OBJECTIVE: Please rewrite the material as a numbered list, starting at its first line and stopping after the line that contains "Time indicated: 11:30:00". Leave out blank lines and the pictures.

DATASET RECORDS:

::::

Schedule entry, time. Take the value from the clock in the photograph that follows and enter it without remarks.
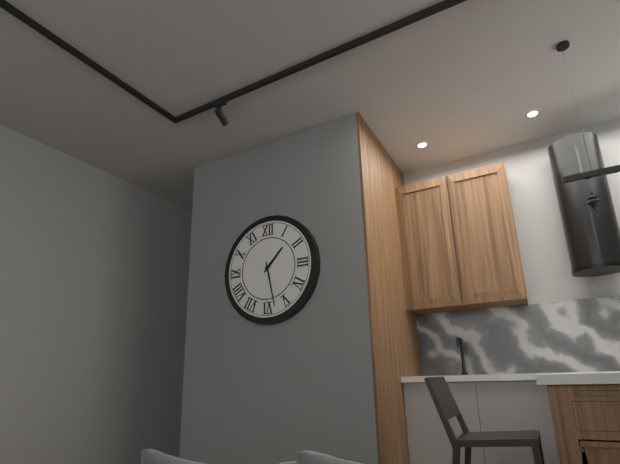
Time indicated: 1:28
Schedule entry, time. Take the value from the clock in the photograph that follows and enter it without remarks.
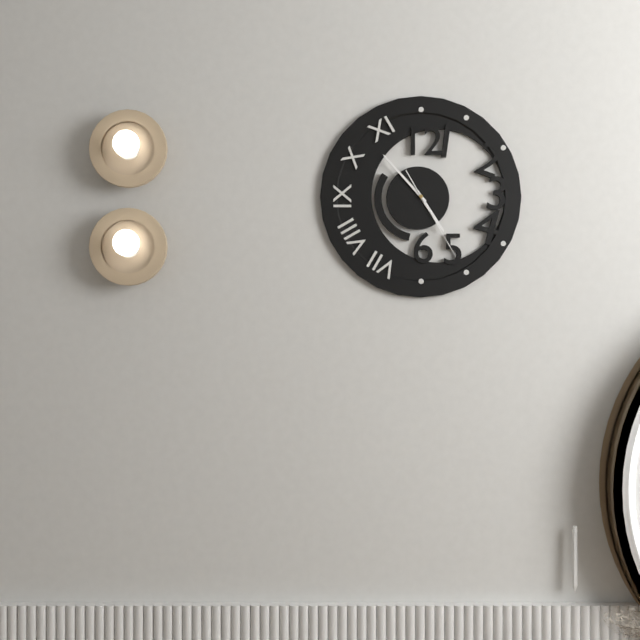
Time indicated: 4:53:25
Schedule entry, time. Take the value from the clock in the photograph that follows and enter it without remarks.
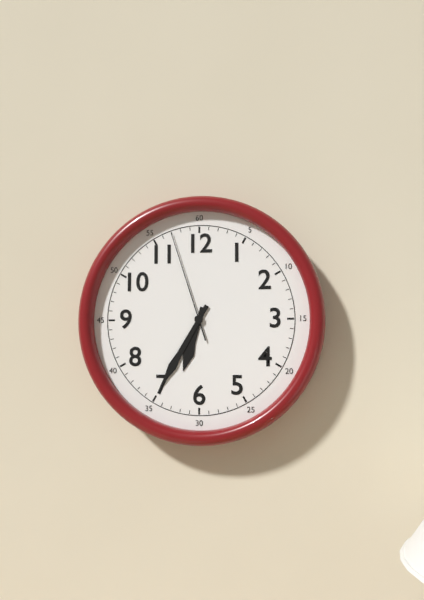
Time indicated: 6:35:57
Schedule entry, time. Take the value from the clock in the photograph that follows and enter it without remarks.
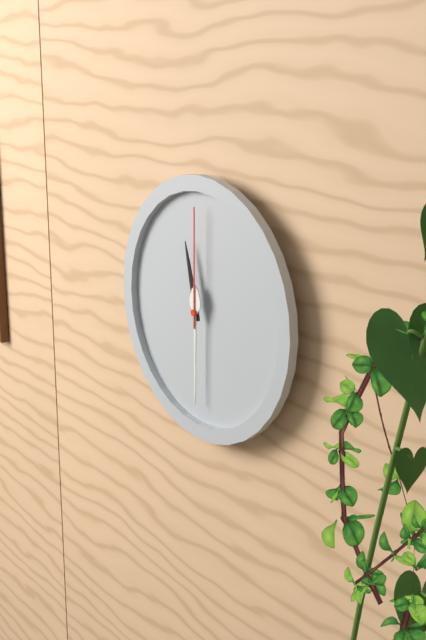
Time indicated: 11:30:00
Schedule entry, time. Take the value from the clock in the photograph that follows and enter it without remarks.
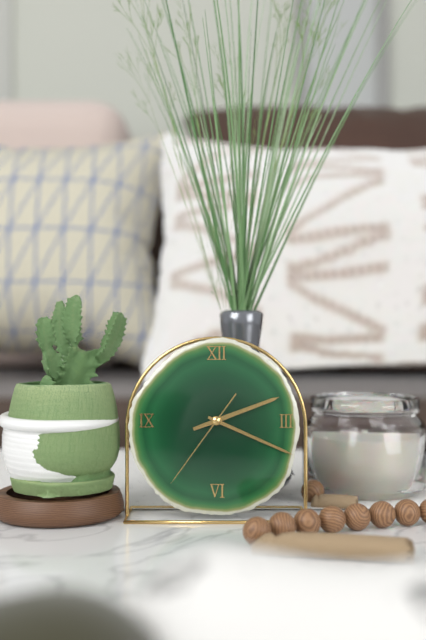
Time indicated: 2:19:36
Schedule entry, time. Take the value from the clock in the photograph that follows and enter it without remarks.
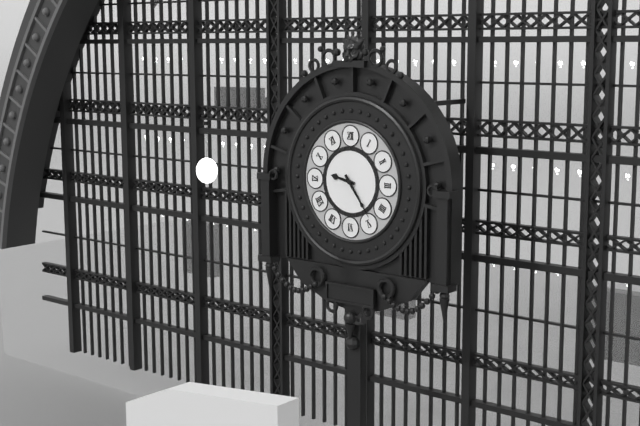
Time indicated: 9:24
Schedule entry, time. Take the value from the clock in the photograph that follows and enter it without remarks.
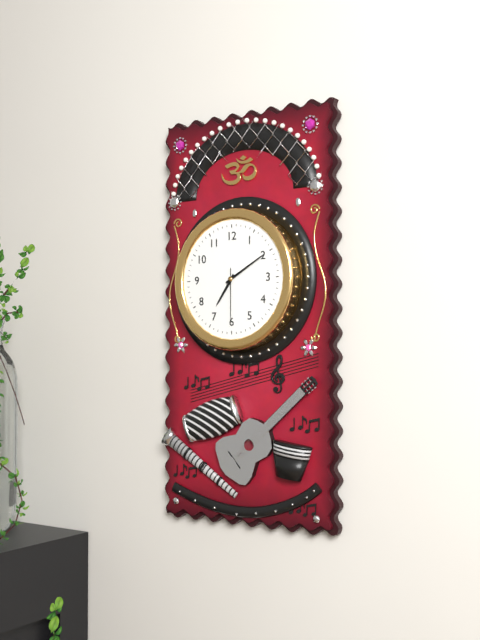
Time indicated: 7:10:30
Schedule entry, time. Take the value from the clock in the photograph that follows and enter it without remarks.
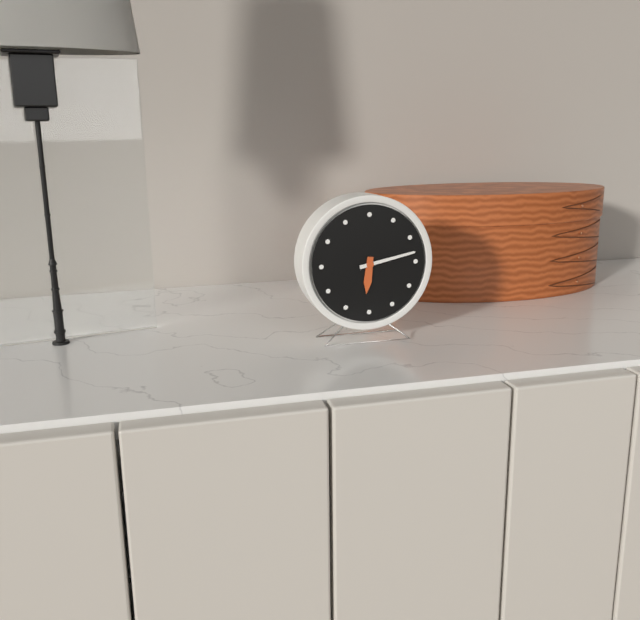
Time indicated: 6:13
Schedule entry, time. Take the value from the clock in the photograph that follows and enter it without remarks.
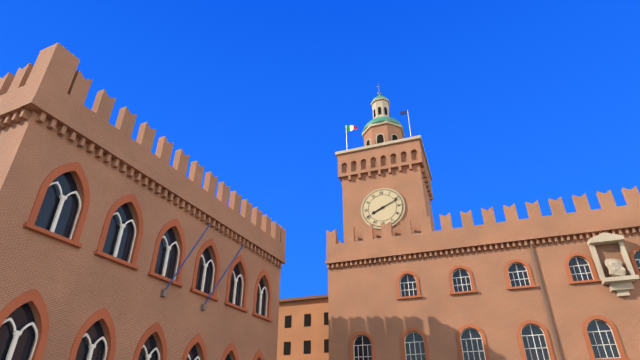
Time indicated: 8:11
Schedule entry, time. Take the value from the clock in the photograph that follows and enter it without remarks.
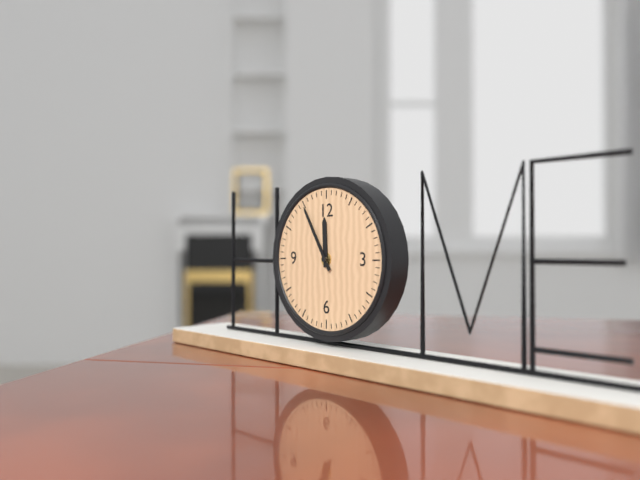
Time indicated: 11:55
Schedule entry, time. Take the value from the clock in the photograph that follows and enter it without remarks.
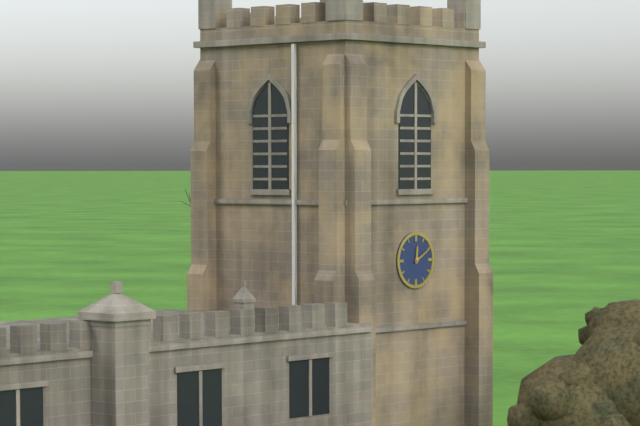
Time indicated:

::::

FINAL RESULT:
1. Schedule entry, time. Take the value from the clock in the photograph that follows and enter it without remarks.
2. Time indicated: 1:28
3. Schedule entry, time. Take the value from the clock in the photograph that follows and enter it without remarks.
4. Time indicated: 4:53:25
5. Schedule entry, time. Take the value from the clock in the photograph that follows and enter it without remarks.
6. Time indicated: 6:35:57
7. Schedule entry, time. Take the value from the clock in the photograph that follows and enter it without remarks.
8. Time indicated: 11:30:00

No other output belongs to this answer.